I hope all the other EVSE makers jump in right away and all agree on a simple standard. It would help EV adoption greatly if everybody could just sign up for one card and charge anywhere. Kudos to Chargepoint and Ecotality for taking the first step to make this happen! I am sure while they struggle in an emerging industry, spending time and money to work with their competitors is very difficult for them.
Full press release:
I think there may be evidence of actual mall intent or at the least very poor choices if this is true:
"Ecotality submitted the proposal to DOE for EV Project along with Coulomb and used Coulomb's EVSE for demos etc. But DOE, when awarding the contract, didn't include Coulomb. Ecotality saw an opening there to "make" more money - they completely excluded Coulomb & started on an EVSE design themselves. We all know how well that has turned out to be."
It sounds like, from reading EV Now's rendition, that had Ecotality not tried to capitalize on a loop hole in their contract, if it was in fact a loop hole, and create Blink from scratch, but instead gone with Coulomb and used Coulomb's EVSE per contract we'd have a dependable charging network, instead of something people generally appear to be avoiding for the most part. What would it be like if all those early Leaf owners were crowing instead of bitching about their public charging experiences, with some nearly spending the night out in the cold due to the shoddy quality of Blink charging stations?
I wish I could be more positive, but I think it's fair at some point to draw a conclusion and it ain't pretty.
I think it's been good for Tesla though, my experience with Blink public chargers and reading about other's in part lead me to pretty much scrap public charging all together, trade in the Leaf for a Leased Leaf, bump it down to our second car and reach deep into savings to get a Tesla S, a car I will hardly ever have to charge publicly.
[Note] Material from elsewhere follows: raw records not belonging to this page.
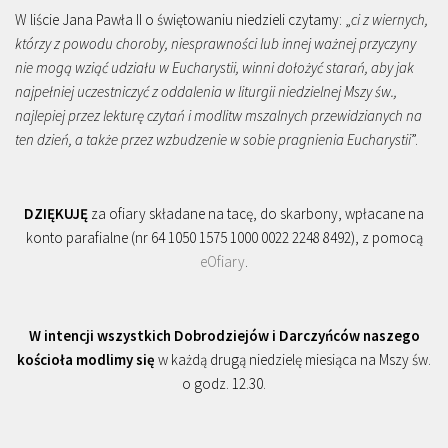
W liście Jana Pawła II o świętowaniu niedzieli czytamy: „
ci z wiernych,
którzy z powodu choroby, niesprawności lub innej ważnej przyczyny
nie mogą wziąć udziału w Eucharystii, winni dołożyć starań, aby jak
najpełniej uczestniczyć z oddalenia w liturgii niedzielnej Mszy św.,
najlepiej przez lekturę czytań i modlitw mszalnych przewidzianych na
ten dzień, a także przez wzbudzenie w sobie pragnienia Eucharystii
”.
DZIĘKUJĘ
za ofiary składane na tacę, do skarbony, wpłacane na
konto parafialne (nr 64 1050 1575 1000 0022 2248 8492), z pomocą
eOfiary
.
W intencji wszystkich Dobrodziejów i Darczyńców naszego
kościoła modlimy się
w każdą drugą niedzielę miesiąca na Mszy św.
o godz. 12.30.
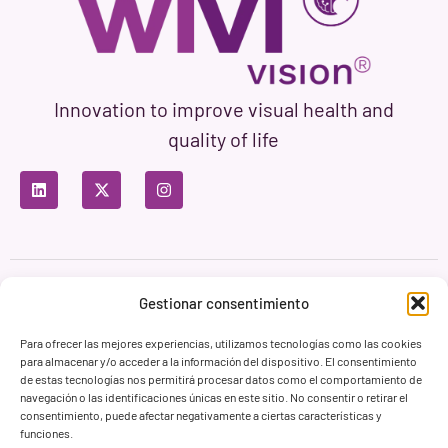
Innovation to improve visual health and
quality of life
Privacy Policy
Terms of Use
Cookie Policy
Gestionar consentimiento
Branding & Web ASH Proyectos Creativos
Para ofrecer las mejores experiencias, utilizamos tecnologías como las cookies
para almacenar y/o acceder a la información del dispositivo. El consentimiento
de estas tecnologías nos permitirá procesar datos como el comportamiento de
navegación o las identificaciones únicas en este sitio. No consentir o retirar el
consentimiento, puede afectar negativamente a ciertas características y
funciones.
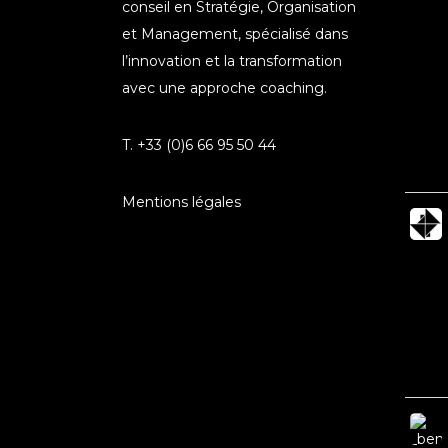
conseil en Stratégie, Organisation
et Management, spécialisé dans
l’innovation et la transformation
avec une approche coaching.
T. +33 (0)6 66 95 50 44
Mentions légales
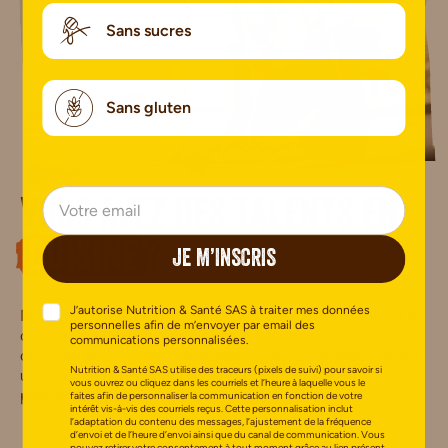
Sans sucres
Sans gluten
Vous avez des talents en
cuisine
?
JE M’INSCRIS
J’autorise Nutrition & Santé SAS à traiter mes données
N’hésitez plus, déposez votre recette sur notre site. Que
personnelles afin de m’envoyer par email des
ce soit un plat salé, une douceur sucrée ou une idée
communications personnalisées.
originale pour le petit-déjeuner, chaque contribution est
Nutrition & Santé SAS utilise des traceurs (pixels de suivi) pour savoir si
une source d’inspiration pour notre communauté de
vous ouvrez ou cliquez dans les courriels et l’heure à laquelle vous le
passionnés de bien-manger.
faites afin de personnaliser la communication en fonction de votre
intérêt vis-à-vis des courriels reçus. Cette personnalisation inclut
l’adaptation du contenu des messages, l’ajustement de la fréquence
d’envoi et de l’heure d’envoi ainsi que du canal de communication. Vous
pouvez retirer votre consentement à tout moment grâce au lien présent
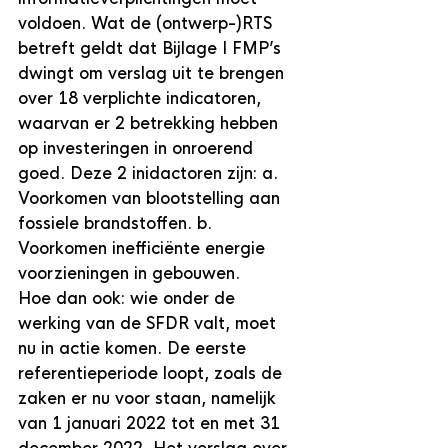
voldoen. Wat de (ontwerp-)RTS 
betreft geldt dat Bijlage I FMP’s 
dwingt om verslag uit te brengen 
over 18 verplichte indicatoren, 
waarvan er 2 betrekking hebben 
op investeringen in onroerend 
goed. Deze 2 inidactoren zijn: a. 
Voorkomen van blootstelling aan 
fossiele brandstoffen. b. 
Voorkomen inefficiënte energie 
voorzieningen in gebouwen.
Hoe dan ook: wie onder de 
werking van de SFDR valt, moet 
nu in actie komen. De eerste 
referentieperiode loopt, zoals de 
zaken er nu voor staan, namelijk 
van 1 januari 2022 tot en met 31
Unfortunately, this equates into delayed adoption by the mainstream because a lot fewer people can see their way to the expenditure that a Tesla S requires and it also means I hardly ever support public charging infrastructure. It is my personal opinion that Blink has significantly contributed to the slow roll out of moderately priced EV's, I could be wrong and I do very much hope those who are left at the helm at Ecotality can turn things around rather than screw things up for Chargepoint!
Man I just can't believe how smart and informed both these guys are. AND, how well they both express their points. Makes me feel kinda dumb and unprepared. That's why this forum is great.
In an ironic and perverse way it may help faster adoption, since early adopters are more like to either put up with the short comings, or reach into savings fr other options as you did. The whole public charging fiasco will eventually place two low mileage Leafs on the road for early adopters with lower stated budgets.
I'm so glad that there is not a single Blink/ECOtality charger in New England. We're ChargePoint world, mostly free.
I hope they "combine" their chargers so we can get some 60A+ taps instead of just 30A.